I hope to get some insights into expressing Partial Differential Equation (PDE) in terms of Separable Variables.

Given the wave equation under Dirichlet Boundary Conditions, \begin{align} u_{tt}&=c^{2}u_{xx}, 0<x<l, t>0 \\ u(0,t)&=u(l,t)=0, \\ u(x,0)&=\phi(x), u_{t}(x,0)=\psi(x) \end{align} Assuming $u(x,t)=X(x)T(t)$. When we solve the ODE separately, we get $X(x)=B\sin(\sqrt{\lambda}x)$. But the solution given, after solving $T(t)$ is \begin{equation} u(x,t)=\sum_{n=1}^{\infty} (C_{n}\cos(c\sqrt{x}t)+D_{n}\sin(c\sqrt{x}t))\sin(\sqrt{\lambda}x) \end{equation} I like to ask, why is $B_{n}$ not necessary to be considered into the solution?

Answer 1

$B_n$ is redundant, since it can be absorbed into $C_n$ and $D_n$.

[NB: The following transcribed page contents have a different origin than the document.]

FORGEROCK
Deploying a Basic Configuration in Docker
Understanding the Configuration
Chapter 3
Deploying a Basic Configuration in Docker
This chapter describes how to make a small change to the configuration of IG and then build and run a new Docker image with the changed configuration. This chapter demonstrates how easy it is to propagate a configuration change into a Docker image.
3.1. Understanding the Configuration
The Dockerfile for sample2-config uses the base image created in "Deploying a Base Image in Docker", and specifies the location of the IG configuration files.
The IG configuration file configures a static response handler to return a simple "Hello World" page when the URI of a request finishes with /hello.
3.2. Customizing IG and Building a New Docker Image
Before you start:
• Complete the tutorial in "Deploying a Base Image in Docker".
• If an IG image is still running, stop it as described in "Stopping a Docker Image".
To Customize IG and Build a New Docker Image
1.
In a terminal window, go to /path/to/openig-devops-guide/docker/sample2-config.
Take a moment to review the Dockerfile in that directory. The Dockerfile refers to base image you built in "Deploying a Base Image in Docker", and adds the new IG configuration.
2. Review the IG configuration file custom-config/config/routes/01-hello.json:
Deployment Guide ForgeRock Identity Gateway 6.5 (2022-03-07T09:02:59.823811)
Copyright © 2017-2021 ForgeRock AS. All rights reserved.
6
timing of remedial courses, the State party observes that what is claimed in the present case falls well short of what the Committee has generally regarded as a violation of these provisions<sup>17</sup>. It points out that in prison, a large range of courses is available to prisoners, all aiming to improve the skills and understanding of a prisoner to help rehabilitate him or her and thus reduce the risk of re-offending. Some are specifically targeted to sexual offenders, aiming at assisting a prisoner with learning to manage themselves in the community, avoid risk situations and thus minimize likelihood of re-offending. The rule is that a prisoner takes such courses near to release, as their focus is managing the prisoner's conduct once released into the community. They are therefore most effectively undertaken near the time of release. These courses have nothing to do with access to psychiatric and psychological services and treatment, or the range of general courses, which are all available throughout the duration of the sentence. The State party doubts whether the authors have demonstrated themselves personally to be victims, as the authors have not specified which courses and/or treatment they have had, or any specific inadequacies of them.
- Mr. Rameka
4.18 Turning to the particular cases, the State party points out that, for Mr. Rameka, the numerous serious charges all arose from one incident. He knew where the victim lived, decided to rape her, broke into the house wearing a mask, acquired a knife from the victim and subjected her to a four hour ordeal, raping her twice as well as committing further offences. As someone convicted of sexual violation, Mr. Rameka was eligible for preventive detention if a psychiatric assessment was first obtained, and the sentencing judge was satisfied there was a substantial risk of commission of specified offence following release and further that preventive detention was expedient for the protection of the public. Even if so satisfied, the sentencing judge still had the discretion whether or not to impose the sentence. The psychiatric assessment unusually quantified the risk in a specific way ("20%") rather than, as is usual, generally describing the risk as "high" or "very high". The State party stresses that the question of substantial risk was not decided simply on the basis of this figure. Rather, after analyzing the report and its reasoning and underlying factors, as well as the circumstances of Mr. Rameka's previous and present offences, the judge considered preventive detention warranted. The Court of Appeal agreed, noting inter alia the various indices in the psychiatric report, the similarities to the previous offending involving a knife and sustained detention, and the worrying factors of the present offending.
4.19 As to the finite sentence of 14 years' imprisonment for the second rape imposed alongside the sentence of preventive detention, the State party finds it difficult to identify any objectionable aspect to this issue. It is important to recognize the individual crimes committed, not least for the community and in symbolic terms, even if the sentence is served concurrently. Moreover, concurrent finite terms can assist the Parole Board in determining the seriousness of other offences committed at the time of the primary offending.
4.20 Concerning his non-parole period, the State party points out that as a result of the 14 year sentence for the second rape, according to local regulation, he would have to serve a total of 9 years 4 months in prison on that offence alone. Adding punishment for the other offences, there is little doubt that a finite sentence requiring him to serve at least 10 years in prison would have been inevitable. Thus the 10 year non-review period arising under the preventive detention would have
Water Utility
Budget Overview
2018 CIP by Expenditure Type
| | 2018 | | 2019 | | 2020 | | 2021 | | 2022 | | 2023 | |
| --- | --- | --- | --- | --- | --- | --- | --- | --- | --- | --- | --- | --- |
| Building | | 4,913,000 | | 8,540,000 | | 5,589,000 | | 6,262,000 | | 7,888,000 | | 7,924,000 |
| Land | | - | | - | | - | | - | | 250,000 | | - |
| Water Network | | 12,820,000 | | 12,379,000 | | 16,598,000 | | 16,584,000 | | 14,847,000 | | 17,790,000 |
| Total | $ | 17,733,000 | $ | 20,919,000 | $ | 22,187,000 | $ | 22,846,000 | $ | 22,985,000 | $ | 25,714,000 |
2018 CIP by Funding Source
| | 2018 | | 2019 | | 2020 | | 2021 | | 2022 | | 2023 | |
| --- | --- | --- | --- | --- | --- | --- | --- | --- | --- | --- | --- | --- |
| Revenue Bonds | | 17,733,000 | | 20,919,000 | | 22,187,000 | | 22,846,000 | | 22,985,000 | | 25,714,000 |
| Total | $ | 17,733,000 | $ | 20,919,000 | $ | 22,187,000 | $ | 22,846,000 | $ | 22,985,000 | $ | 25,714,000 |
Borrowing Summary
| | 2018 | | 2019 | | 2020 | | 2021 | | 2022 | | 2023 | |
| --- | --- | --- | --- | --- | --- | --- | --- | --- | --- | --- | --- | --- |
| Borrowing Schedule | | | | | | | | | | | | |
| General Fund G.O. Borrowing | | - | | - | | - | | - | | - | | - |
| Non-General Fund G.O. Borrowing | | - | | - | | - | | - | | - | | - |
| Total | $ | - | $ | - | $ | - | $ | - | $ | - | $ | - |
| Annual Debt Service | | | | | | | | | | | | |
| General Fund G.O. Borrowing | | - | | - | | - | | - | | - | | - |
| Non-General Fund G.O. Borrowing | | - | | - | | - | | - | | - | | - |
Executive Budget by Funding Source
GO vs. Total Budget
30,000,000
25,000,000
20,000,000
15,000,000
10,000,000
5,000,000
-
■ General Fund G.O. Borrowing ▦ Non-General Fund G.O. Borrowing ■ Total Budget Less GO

That is, if you include $B_n$, you would get \begin{equation} \begin{aligned} u(x,t) &= \sum_{n=1}^{\infty} \bigl( C_{n} \cos(c\sqrt{x}t) + D_{n} \sin(c\sqrt{x}t) \bigr) B_n \sin(\sqrt{\lambda}x) \\ &= \sum_{n=1}^{\infty} \bigl( B_n C_{n} \cos(c\sqrt{x}t) + B_n D_{n} \sin(c\sqrt{x}t) \bigr) \sin(\sqrt{\lambda}x) , \end{aligned} \end{equation} but here you can let $\tilde C_n = B_n C_n$ and $\tilde D_n = B_n D_n$ to get rid of $B_n$.